Ответьте на вопросы по тексту о зоне свободной торговли АСЕАН:
1. На какой год были перенесены сроки образования ЗСТ?
2. Какие страны названы «новыми» участниками Ассоциации?
3. Переговоры о чём решили начать лидеры Китая и АСЕАН?

→ Исходный текст
···
На седьмом саммите АСЕАН в Брунее (ноябрь 2001 г.) было принято решение ускорить переход к ЗСТ — сроки её образования были перенесены с 2003 на 2002 год. Таким образом, с 1 января 2002 г. «шестёрка» ведущих стран АСЕАН —Таиланд, Индонезия, Малайзия, Сингапур, Филиппины и Бруней—приступила к формированию ЗСТ, предусматривающей снижение большинства тарифов во взаимной торговле до уровня 0—5%. Кроме того, достигнута договорённость о применении Интеграционной системы преференций АСЕАН. В соответствии с ней «старые» члены АСЕАН (Бруней, Индонезия, Малайзия, Сингапур, Таиланд, Филиппины) должны расширить тарифные льготы для «новых» участников Ассоциации (Вьетнама, Камбоджи, Лаоса, Мьянмы). В ходе данного саммита лидеры Китая и АСЕАН решили начать переговоры по созданию Зоны свободной торговли с участием КНР.
···
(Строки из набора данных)

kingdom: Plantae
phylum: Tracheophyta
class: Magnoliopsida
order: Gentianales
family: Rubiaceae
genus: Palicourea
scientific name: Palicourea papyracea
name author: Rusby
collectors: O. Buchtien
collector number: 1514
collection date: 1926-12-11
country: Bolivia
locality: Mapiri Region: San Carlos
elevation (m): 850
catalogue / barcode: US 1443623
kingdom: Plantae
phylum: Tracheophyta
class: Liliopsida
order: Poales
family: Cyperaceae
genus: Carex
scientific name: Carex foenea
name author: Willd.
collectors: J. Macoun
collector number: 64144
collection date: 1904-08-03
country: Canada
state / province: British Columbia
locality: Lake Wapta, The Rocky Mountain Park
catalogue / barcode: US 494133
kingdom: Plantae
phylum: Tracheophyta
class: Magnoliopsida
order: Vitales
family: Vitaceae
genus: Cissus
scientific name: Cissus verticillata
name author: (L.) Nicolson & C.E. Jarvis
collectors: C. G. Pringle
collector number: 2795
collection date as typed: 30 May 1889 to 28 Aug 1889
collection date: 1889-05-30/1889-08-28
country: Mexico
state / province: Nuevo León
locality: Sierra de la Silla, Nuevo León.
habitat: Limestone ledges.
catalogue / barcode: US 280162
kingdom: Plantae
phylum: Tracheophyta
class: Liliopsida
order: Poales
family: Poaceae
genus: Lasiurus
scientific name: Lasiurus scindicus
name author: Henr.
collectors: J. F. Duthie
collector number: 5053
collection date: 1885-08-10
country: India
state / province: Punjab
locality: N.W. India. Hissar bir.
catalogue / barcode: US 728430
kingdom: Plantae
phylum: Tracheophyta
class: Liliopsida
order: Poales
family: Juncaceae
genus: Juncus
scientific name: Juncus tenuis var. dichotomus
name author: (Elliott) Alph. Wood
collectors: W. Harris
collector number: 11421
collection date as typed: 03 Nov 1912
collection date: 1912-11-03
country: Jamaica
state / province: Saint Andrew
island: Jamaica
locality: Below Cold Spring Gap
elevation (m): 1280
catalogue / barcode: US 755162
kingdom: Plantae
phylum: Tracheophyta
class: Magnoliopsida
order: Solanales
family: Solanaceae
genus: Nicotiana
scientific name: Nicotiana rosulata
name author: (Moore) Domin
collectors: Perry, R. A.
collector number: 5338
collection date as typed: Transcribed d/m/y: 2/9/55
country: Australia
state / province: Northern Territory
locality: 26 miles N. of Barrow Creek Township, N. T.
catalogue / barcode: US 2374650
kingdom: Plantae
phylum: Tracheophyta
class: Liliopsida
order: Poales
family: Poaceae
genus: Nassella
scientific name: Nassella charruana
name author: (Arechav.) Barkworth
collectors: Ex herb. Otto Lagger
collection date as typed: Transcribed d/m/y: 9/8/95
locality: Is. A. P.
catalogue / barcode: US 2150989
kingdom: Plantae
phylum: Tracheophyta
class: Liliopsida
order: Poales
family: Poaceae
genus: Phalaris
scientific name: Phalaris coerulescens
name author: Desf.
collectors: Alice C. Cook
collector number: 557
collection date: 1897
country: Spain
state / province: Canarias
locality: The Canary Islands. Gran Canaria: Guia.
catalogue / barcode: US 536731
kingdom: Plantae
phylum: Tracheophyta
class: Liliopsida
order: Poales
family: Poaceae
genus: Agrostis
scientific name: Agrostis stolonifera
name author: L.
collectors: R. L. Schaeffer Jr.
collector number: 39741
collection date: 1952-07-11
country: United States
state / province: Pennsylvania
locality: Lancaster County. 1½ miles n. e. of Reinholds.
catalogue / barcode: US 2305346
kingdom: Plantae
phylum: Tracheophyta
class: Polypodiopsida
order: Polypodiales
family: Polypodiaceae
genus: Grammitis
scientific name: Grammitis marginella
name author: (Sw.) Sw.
···
→ Результат выполнения
1. Сроки образования ЗСТ были перенесены с 2003 на 2002 год.
2. «Новыми» участниками Ассоциации названы Вьетнам, Камбоджа, Лаос и Мьянма.
3. Лидеры Китая и АСЕАН решили начать переговоры по созданию Зоны свободной торговли с участием КНР.